En plus des mesures déjà émises, et dont la mise en place demandera du temps, reconnaît-elle, la présidence renouvelée de la Ciivise entend explorer d’autres axes de travail, à commencer par les violences sexuelles sur les enfants en situation de handicap. Un groupe de travail spécifique réfléchit par exemple à des outils pour les non-verbalisants, ou à des contrôles des lieux et professionnels qui peuvent les prendre en charge (par exemple, les transports sanitaires). Un deuxième groupe se penche sur les enfants des Outre-mer, un troisième sur la cyberpédocriminalité qui concerne tous les enfants, et non seulement les adolescents. D’autres réflexions portent sur les violences sexuelles entre enfants ou la prostitution des mineurs. La promesse de nouvelles recommandations ? « Nous indiquerons dans un rapport publié fin 2024 nos idées pour l’après-2025 », précise le Pr Baubet.
Oreille tendue vers la parole des enfants et adolescents
Si le collège ne maintient pas les réunions publiques, il se donne comme mission d’écouter et de donner à entendre la parole des mineurs. Un premier projet consiste à écouter les adolescents et jeunes majeurs victimes d’inceste qui sont allés en justice, pour recueillir leur regard sur le parcours qu’ils ont eu (en lien avec l’Université Sorbonne Paris Nord).
Pour connaître les propositions des jeunes sur la prévention et plus largement sur son travail, la Ciivise va lancer début 2025 des ateliers participatifs réunissant à chaque fois une centaine de collégiens et lycéens dans les académies d’Aix-Marseille, Créteil, La Réunion, Lille et Nantes. Enfin, une quinzaine de jeunes déjà engagés dans l’action collective seront invités à co-constuire les propositions de la Ciivise (un groupe miroir), sur la base d’un appel à projets.
« La priorité reste le repérage, l’accompagnement et la prise en charge immédiate des victimes d’inceste », insiste Maryse Le Men Régnier.
Des Français mal informés
La mission de la Ciivise se justifie d’autant plus que les Français pensent savoir, « alors que les confusions sont très nombreuses, ce qui est la pire des situations », indique Solène Podevin Favre, citant une enquête réalisée par Harris interactive du 13 au 17 septembre, auprès d’un échantillon de 1 042 adultes. Plus de 80 % des répondants sous-estiment le nombre de Français victimes de violences sexuelles dans l’enfance (5,5 millions). Et seulement six Français sur 10 savent que les auteurs sont en majorité des membres de la famille ou des proches. Les risques d’internet sont méconnus : jusqu’à un tiers des personnes s’estimant bien informés pensent que les menaces sont plus élevées dans les lieux physiques, or elles sont aussi importantes en ligne. Alors que les garçons sont autant touchés que les filles par les violences sexuelles sur internet, l’idée d’une plus grande vulnérabilité des filles persistent.

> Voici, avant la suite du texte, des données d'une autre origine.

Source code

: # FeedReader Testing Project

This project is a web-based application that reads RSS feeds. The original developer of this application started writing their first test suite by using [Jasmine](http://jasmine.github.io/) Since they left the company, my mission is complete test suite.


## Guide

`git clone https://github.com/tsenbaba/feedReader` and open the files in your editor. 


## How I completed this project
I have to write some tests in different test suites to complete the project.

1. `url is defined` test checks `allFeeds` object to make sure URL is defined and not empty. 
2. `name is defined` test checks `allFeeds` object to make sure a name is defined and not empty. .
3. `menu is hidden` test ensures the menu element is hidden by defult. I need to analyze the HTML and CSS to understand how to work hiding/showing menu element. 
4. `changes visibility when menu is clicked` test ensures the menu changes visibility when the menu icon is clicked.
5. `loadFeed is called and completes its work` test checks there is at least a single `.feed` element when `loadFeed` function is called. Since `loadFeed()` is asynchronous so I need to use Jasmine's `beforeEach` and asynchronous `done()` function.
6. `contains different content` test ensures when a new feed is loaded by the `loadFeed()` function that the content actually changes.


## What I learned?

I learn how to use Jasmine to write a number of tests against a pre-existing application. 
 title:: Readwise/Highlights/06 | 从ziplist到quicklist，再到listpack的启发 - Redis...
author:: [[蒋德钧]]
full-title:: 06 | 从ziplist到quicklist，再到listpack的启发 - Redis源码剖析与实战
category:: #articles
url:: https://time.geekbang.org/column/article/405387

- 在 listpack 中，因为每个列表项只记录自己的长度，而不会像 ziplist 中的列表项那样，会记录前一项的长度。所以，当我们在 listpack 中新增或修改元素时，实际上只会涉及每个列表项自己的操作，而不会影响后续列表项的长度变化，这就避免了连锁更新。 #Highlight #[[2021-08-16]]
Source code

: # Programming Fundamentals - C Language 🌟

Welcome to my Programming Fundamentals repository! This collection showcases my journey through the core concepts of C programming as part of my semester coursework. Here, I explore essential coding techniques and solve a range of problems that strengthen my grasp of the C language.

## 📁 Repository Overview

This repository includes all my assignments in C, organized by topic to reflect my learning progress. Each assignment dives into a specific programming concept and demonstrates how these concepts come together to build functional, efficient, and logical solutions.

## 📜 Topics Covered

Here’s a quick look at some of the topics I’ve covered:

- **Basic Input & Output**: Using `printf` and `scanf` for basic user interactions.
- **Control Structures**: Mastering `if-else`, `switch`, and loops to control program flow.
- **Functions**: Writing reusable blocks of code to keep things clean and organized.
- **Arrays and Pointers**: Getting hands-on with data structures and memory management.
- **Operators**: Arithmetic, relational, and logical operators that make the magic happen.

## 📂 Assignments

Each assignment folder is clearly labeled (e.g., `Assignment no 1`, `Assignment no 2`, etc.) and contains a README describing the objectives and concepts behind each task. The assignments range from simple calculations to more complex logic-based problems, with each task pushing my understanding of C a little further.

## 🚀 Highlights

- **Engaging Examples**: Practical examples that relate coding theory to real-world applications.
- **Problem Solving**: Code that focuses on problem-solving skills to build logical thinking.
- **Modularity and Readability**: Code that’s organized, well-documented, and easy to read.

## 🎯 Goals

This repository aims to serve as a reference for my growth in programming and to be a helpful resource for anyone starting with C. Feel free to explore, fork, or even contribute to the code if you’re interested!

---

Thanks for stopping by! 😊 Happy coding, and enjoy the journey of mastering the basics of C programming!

En 2024, le collectif féministe contre le viol a reçu plus de 1 200 appels de victimes soit autant que les années précédentes, malgré l’absence de campagne, ce qui reflète un besoin d’accompagnement encore non satisfait. « Il est regrettable que les affaires de pédocriminalité fassent grand bruit à la faveur d’une affaire médiatique, puis retombent dans le silence dès qu’on arrête d’en parler », conclut le Pr Baubet.